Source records
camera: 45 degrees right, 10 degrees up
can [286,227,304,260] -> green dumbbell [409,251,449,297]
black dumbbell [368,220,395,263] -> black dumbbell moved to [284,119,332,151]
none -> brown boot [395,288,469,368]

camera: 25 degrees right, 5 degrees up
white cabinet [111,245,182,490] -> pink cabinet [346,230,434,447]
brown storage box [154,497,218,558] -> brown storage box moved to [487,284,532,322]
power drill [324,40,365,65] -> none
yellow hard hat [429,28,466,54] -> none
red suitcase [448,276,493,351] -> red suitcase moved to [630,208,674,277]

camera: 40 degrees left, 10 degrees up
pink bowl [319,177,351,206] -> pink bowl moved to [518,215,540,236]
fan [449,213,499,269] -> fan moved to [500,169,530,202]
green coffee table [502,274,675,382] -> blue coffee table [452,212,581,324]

==

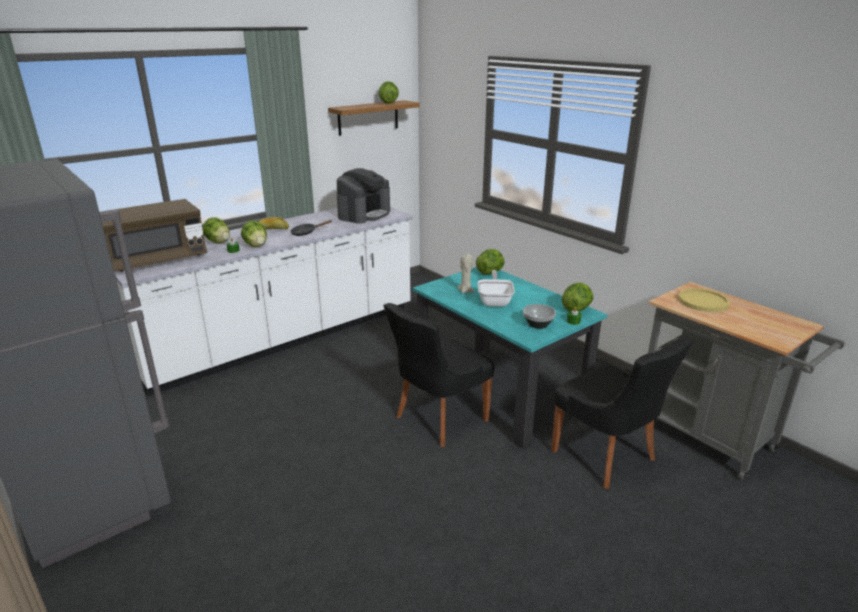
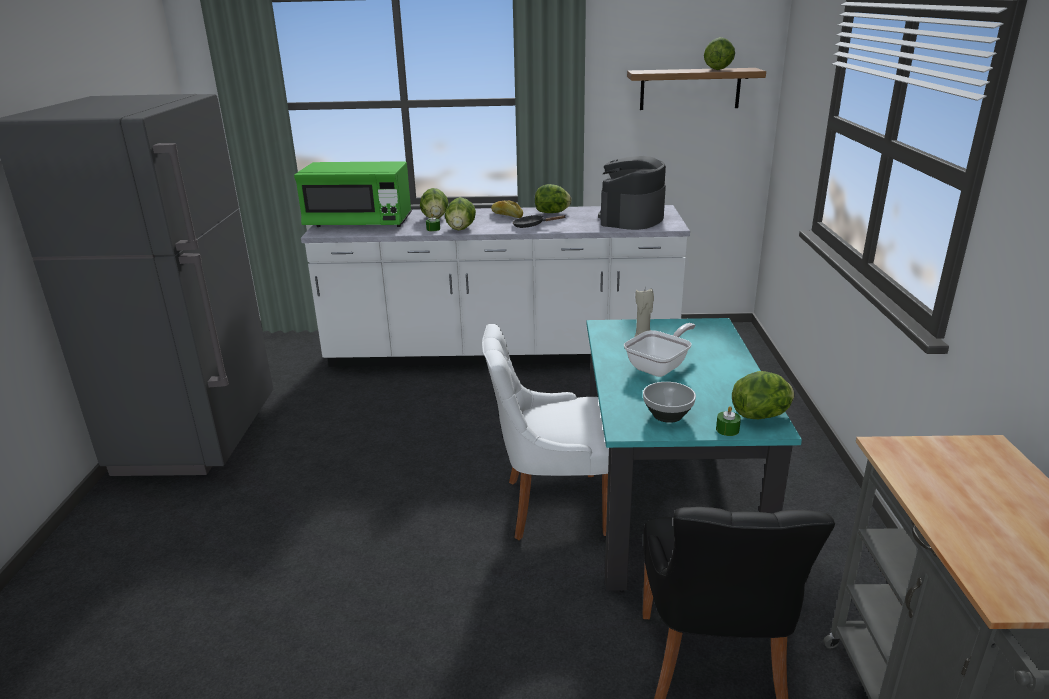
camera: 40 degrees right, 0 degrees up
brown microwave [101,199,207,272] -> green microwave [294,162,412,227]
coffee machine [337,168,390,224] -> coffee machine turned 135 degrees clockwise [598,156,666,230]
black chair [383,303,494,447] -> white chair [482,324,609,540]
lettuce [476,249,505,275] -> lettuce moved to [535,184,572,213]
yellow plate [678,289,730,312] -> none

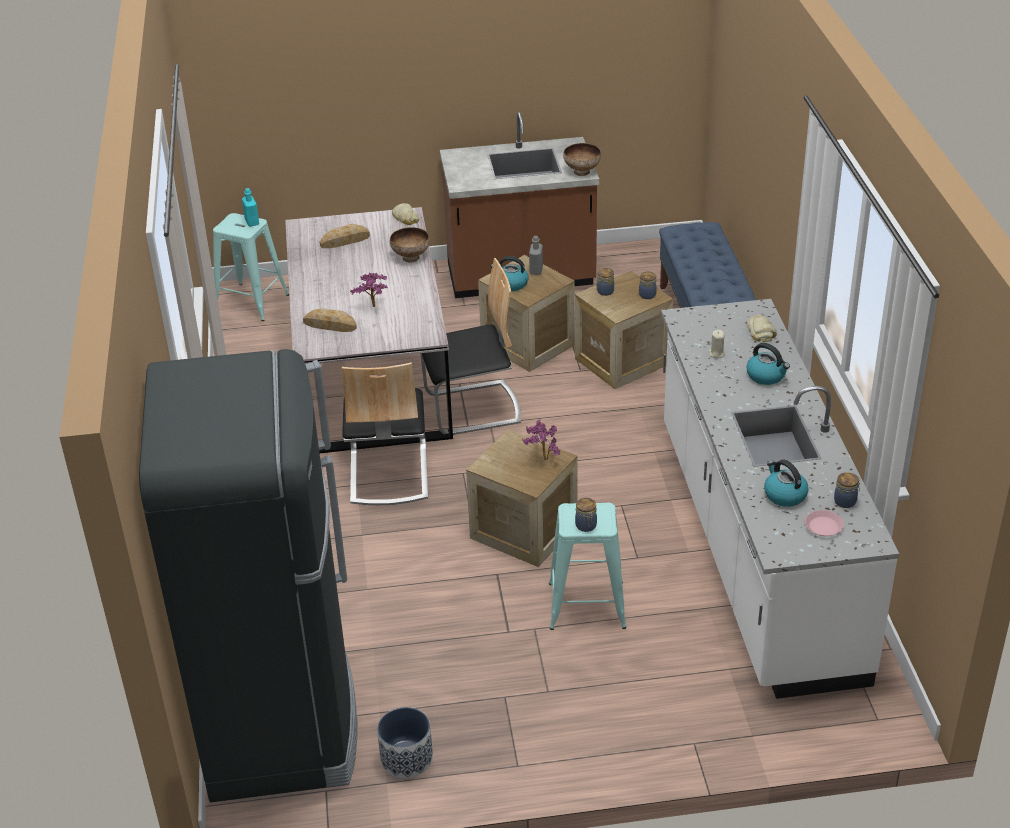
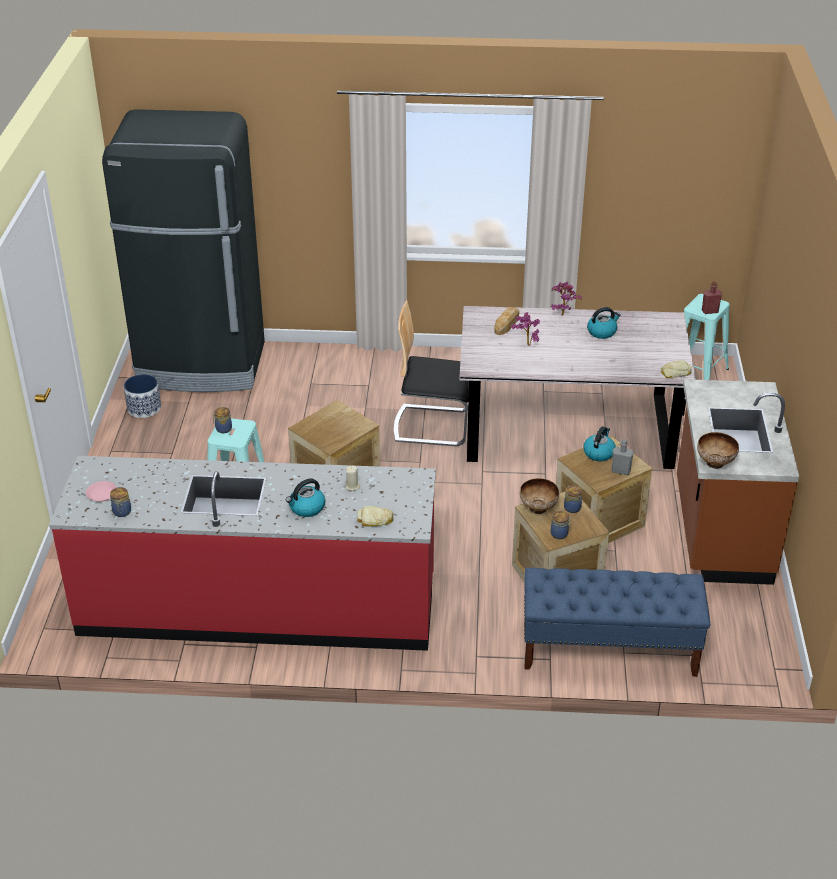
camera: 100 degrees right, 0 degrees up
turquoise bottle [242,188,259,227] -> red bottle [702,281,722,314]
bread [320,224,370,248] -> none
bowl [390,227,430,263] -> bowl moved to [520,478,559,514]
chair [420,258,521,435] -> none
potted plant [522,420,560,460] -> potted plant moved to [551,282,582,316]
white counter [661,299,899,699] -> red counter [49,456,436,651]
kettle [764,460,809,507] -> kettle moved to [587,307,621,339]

...

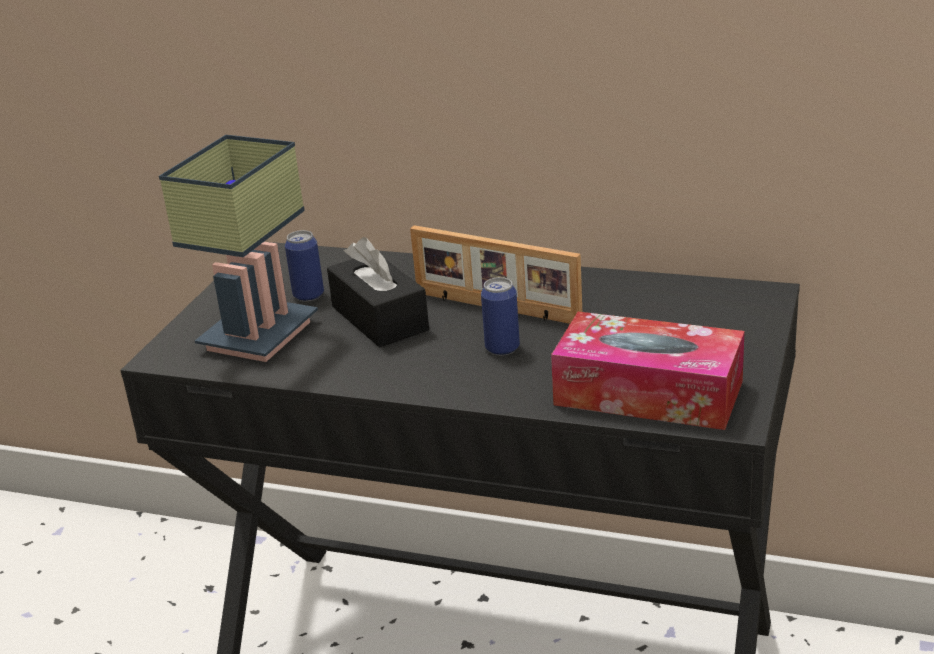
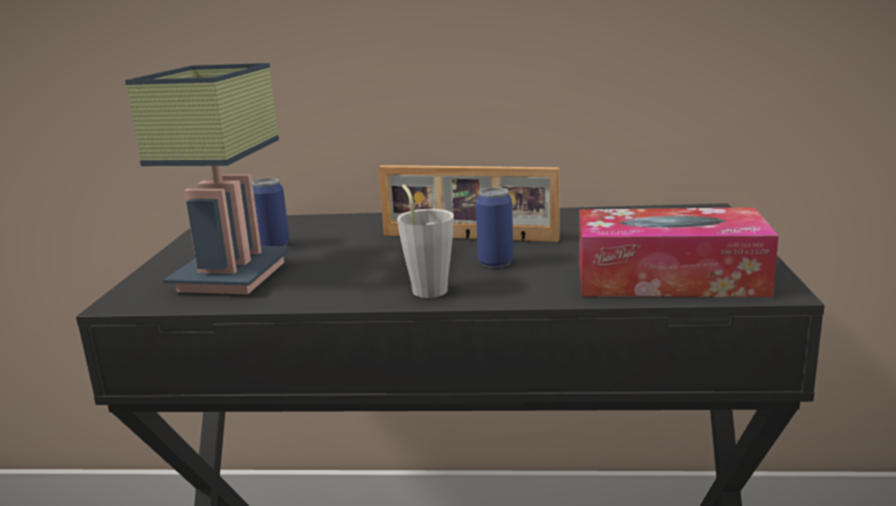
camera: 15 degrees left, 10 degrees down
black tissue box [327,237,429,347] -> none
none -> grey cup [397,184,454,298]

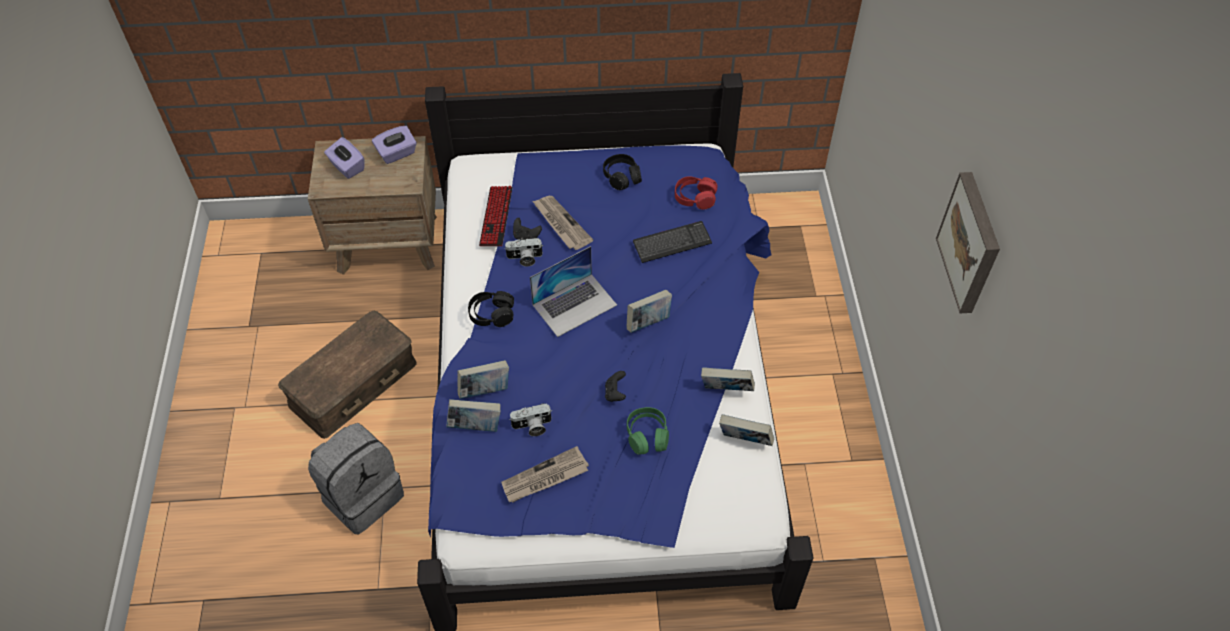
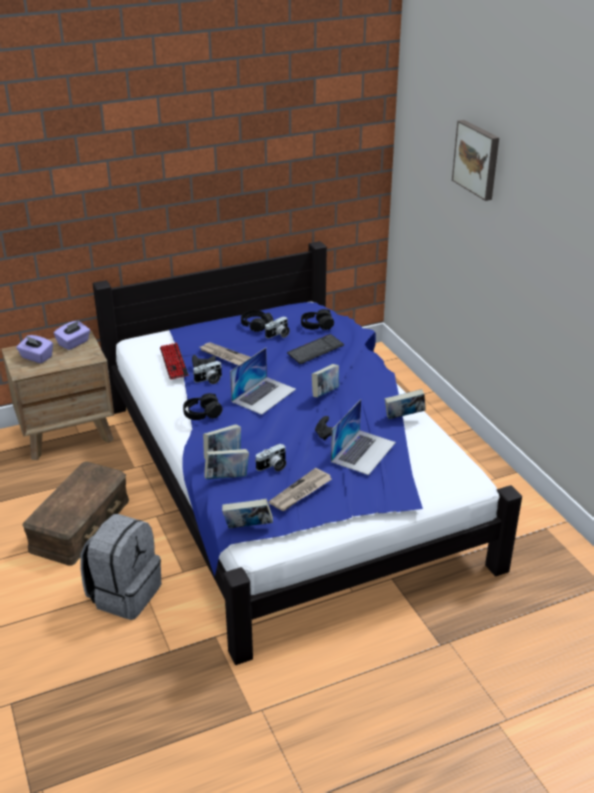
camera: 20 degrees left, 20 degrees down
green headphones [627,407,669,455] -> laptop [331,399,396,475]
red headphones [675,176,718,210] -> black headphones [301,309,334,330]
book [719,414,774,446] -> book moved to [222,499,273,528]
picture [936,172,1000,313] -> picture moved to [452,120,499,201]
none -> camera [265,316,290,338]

» **TRY IT**
Could you restate word for word the lines above, from the one that contains "bowl [390,227,430,263] ->" through the one that contains "kettle [764,460,809,507] ->", and no others?

» **PROBLEM SOLUTION**
bowl [390,227,430,263] -> bowl moved to [520,478,559,514]
chair [420,258,521,435] -> none
potted plant [522,420,560,460] -> potted plant moved to [551,282,582,316]
white counter [661,299,899,699] -> red counter [49,456,436,651]
kettle [764,460,809,507] -> kettle moved to [587,307,621,339]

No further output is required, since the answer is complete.